The designations were given to spectral lines in various alkali metals, which were grouped into series. At the time shapes of orbitals were not known - orbitals and their connection to spectroscopic transitions were discovered later. As you might guess, lines in the sharp series were, well, sharp peaks, whereas those in the diffuse series had a lot of fine structure. These two designations came from emission spectra, primarily (I believe) sodium, which was one of the first studied. https://en.wikipedia.org/wiki/Sharp_serieshttps://en.wikipedia.org/wiki/Diffuse_series
The "Principal" in principal series derives from similarity(in pattern) of absorption lines of alkalis to those of corresponding hydrogen spectra (for obvious reasons, as we now know), against which many atomic spectra were usually compared as a benchmark. Since the hydrogen spectra were the ones that were first seriously analyzed, their spectral line series was known the best - so I guess the "principal" appellation for similar spectral series that appeared in the alkalis makes sense.

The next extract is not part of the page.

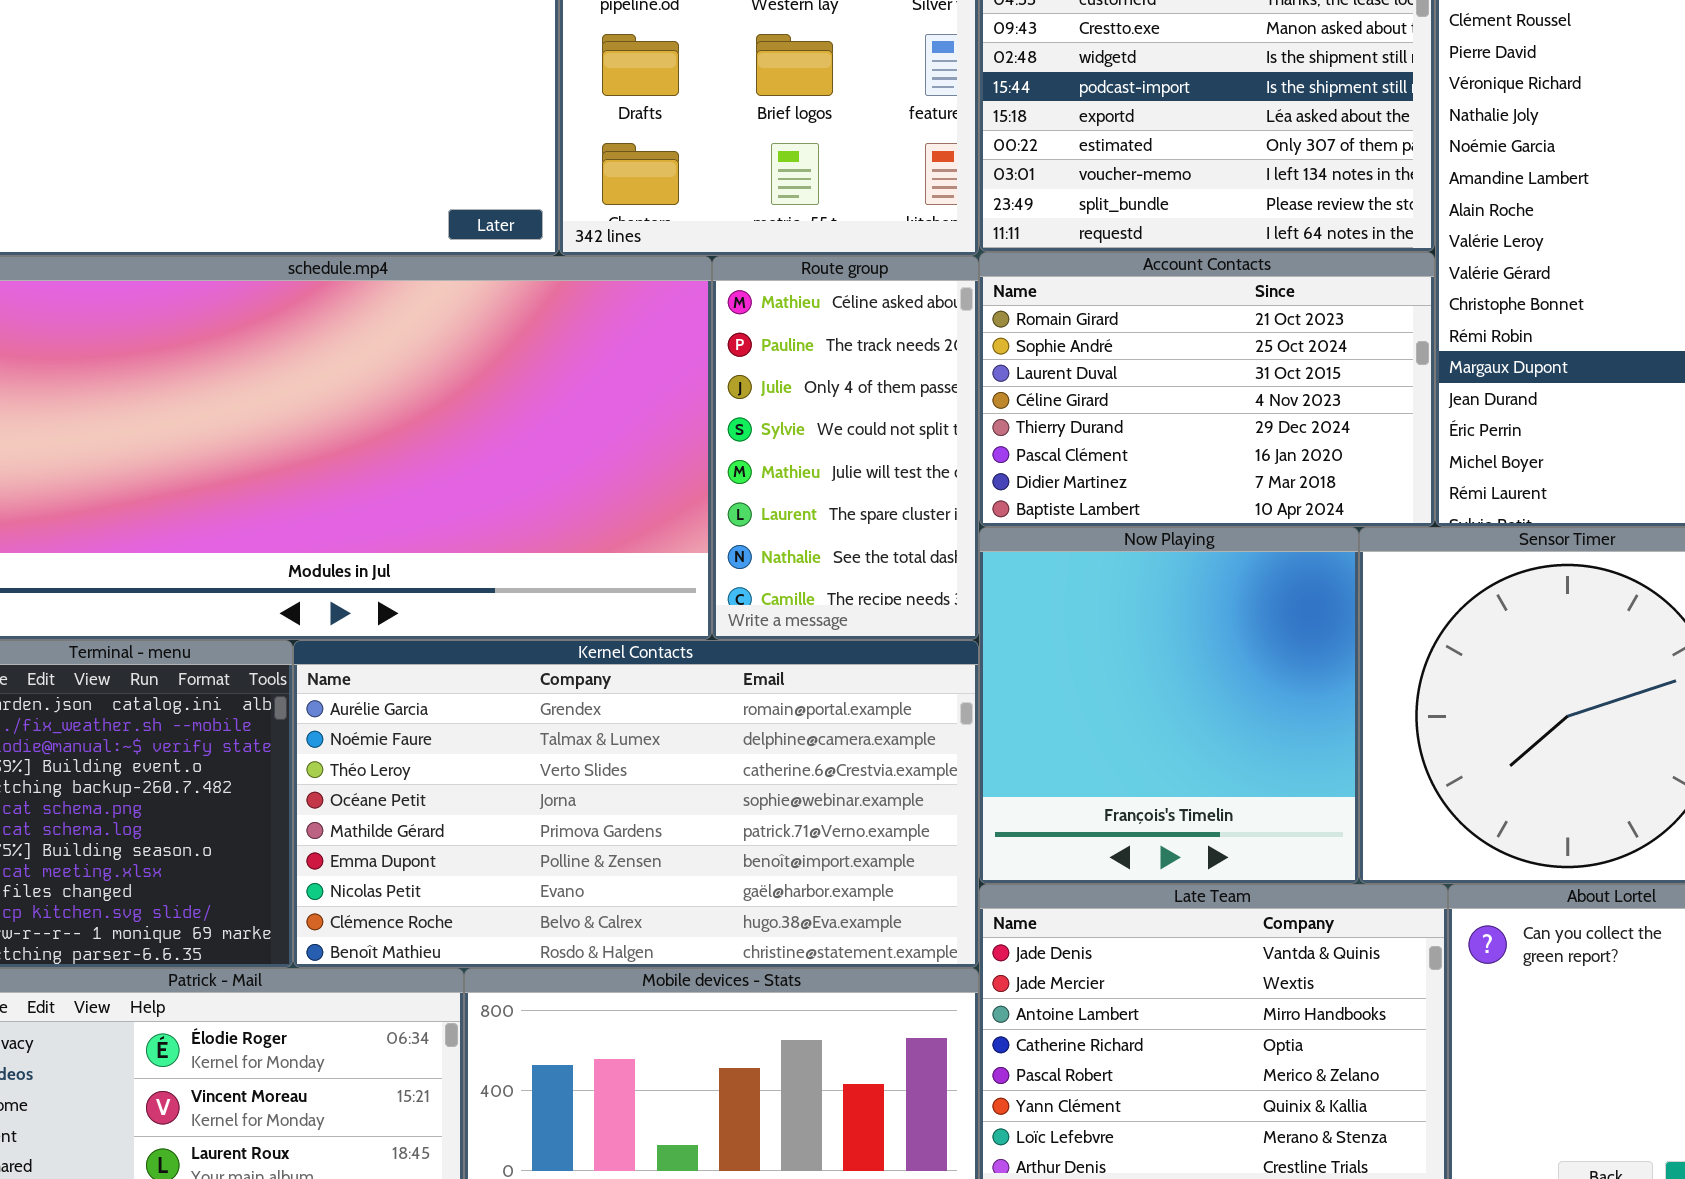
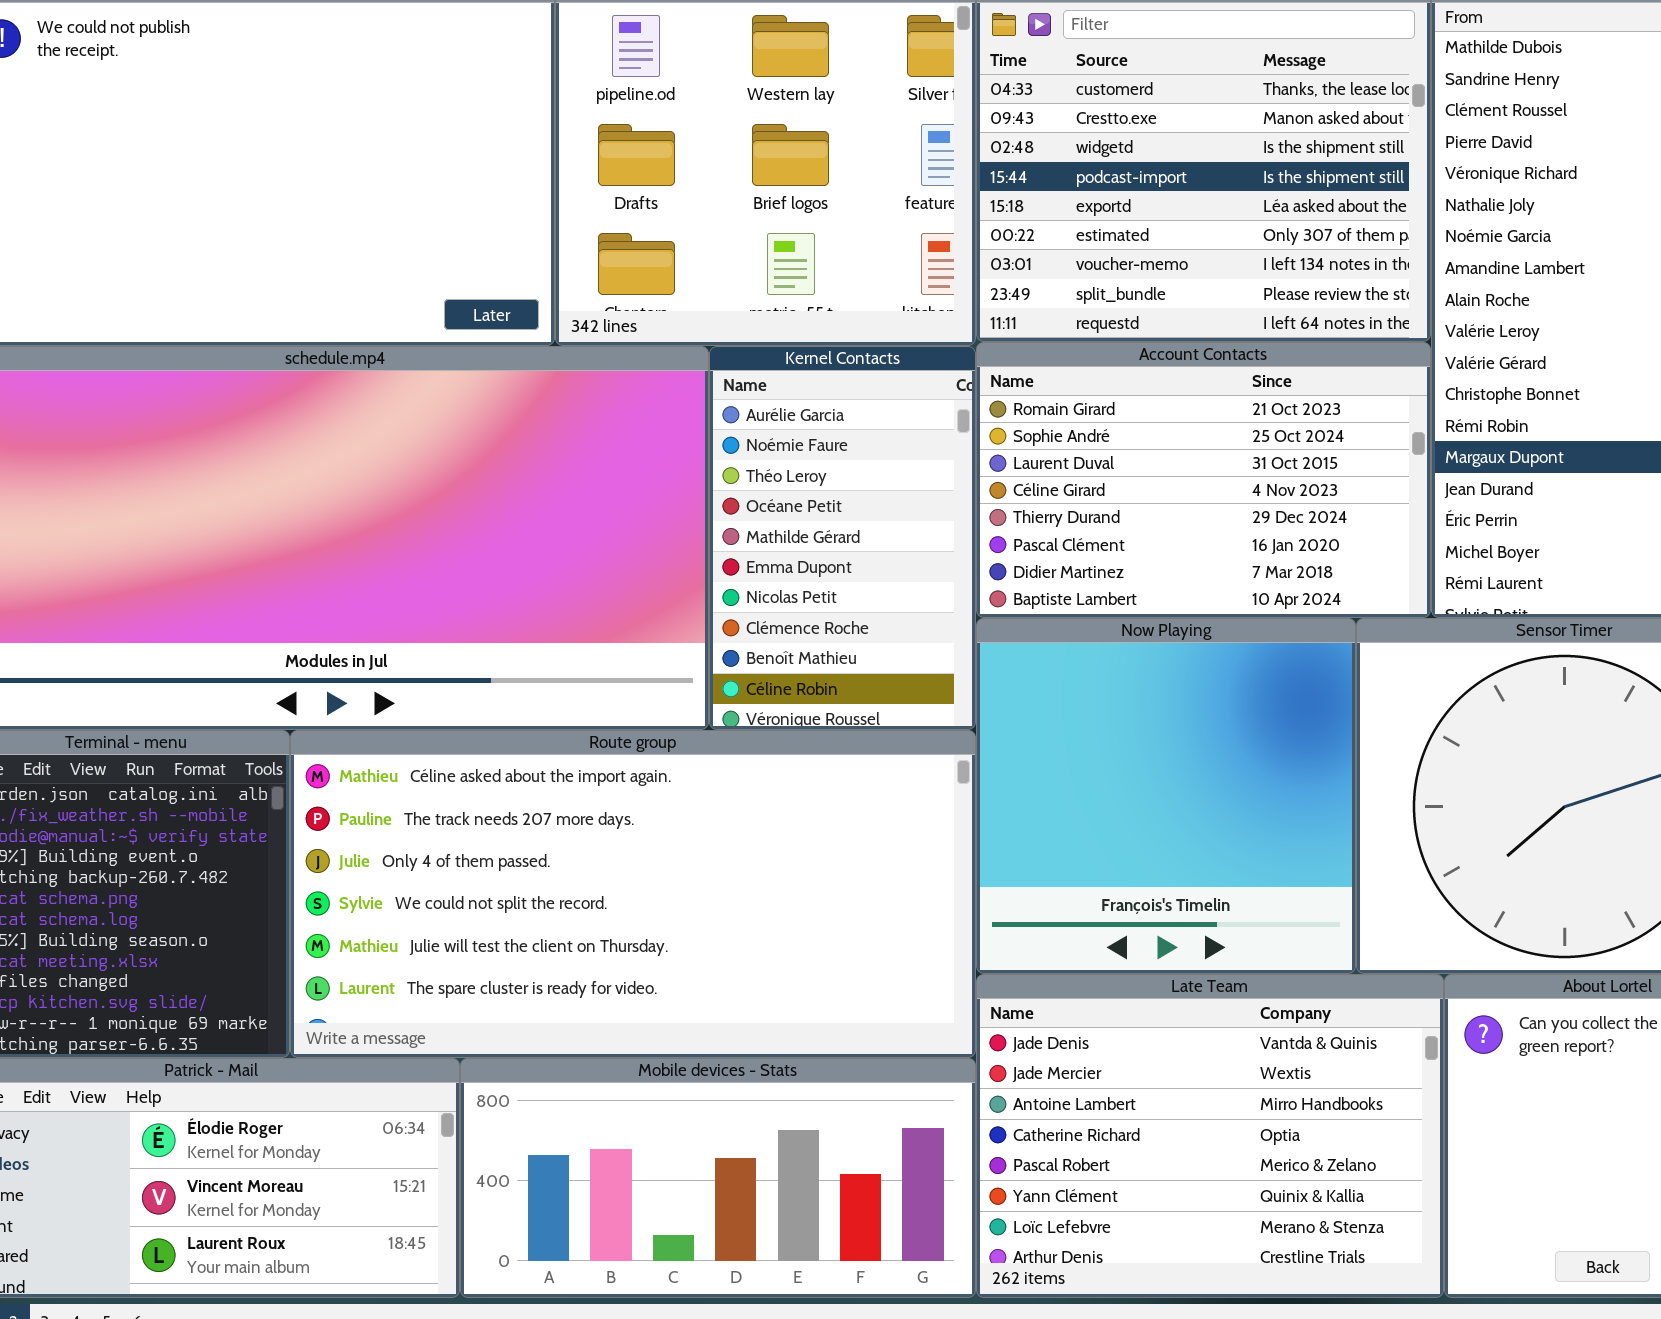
Route group: [712,256,979,640] -> [290,730,976,1058], moved, resized
Kernel Contacts: [293,640,979,968] -> [709,346,976,730], moved, resized

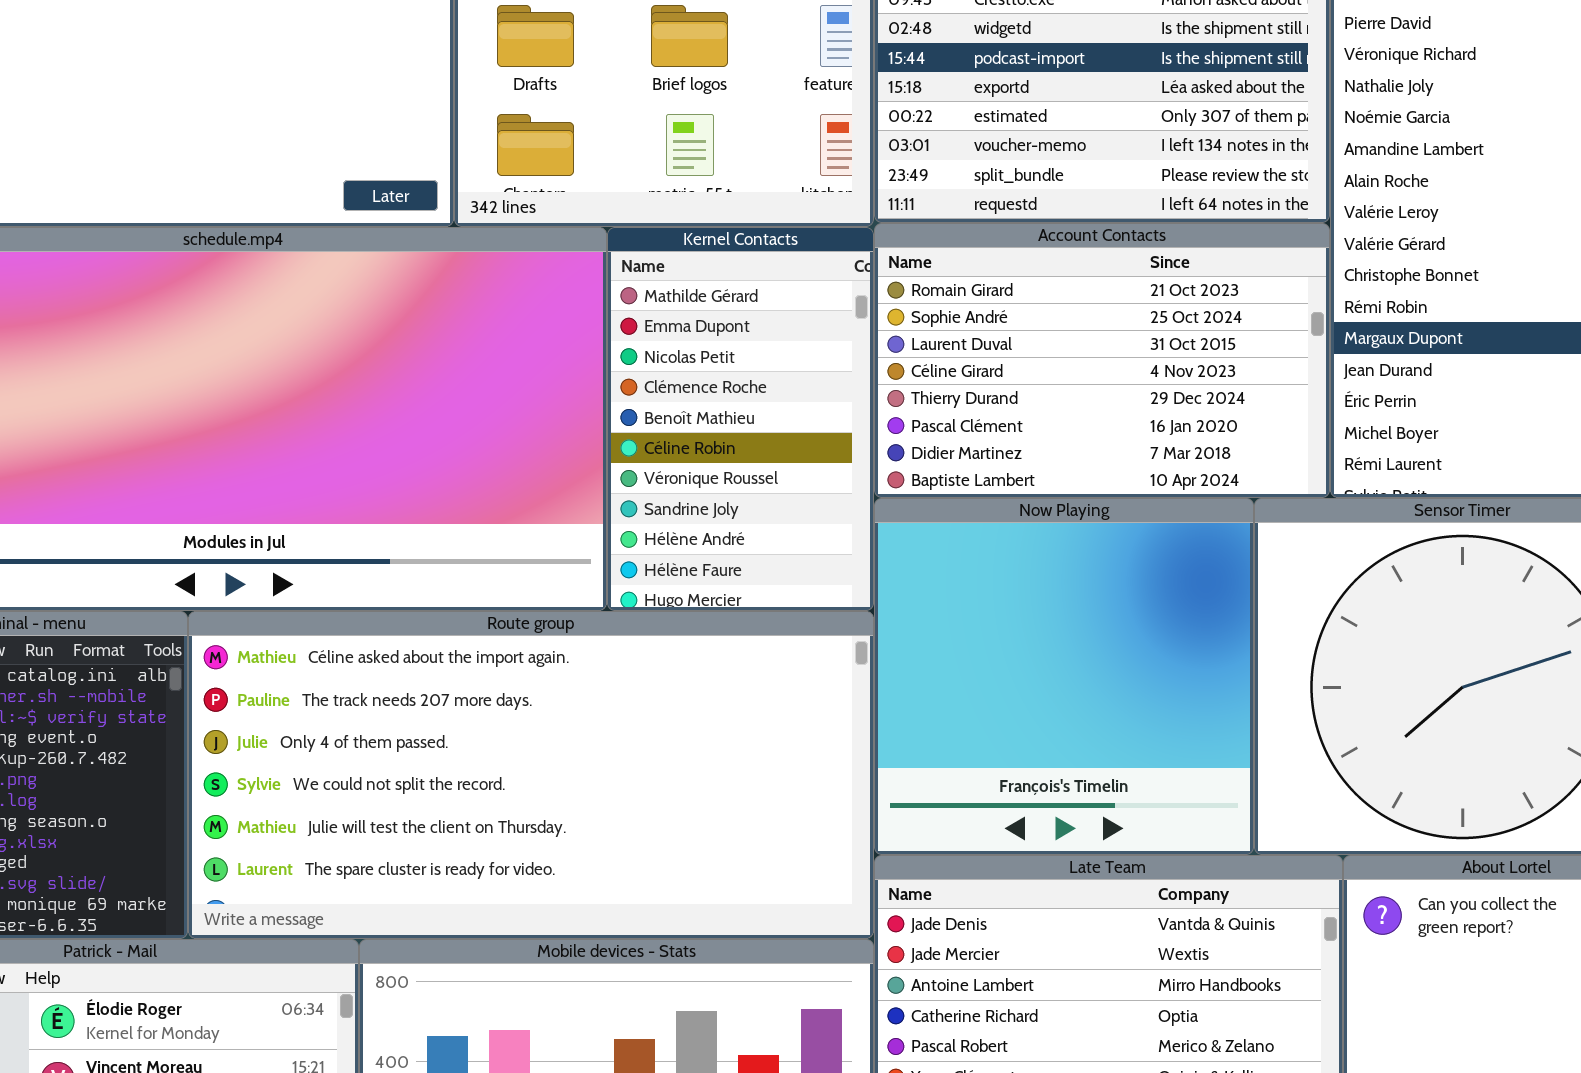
Kernel Contacts: [709,346,976,730] -> [607,227,874,611], scrolled down 4 rows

I'm wasn't sure where the fundamental comes from, but according to this:https://en.wikipedia.org/wiki/Fundamental_series
It seems like it was because the discoverer thought the line pattern was much simpler than other series, perhaps because the fine structure was too small to be easily observed.
Anyway, eventually the origin of spectral lines was discovered as quantum mechanics was formulated (actually, coming up with ways to explain the spectral line patterns was a big part of that), and the orbital transitions that gave rise to the spectral lines took the names of those series....and the rest is history.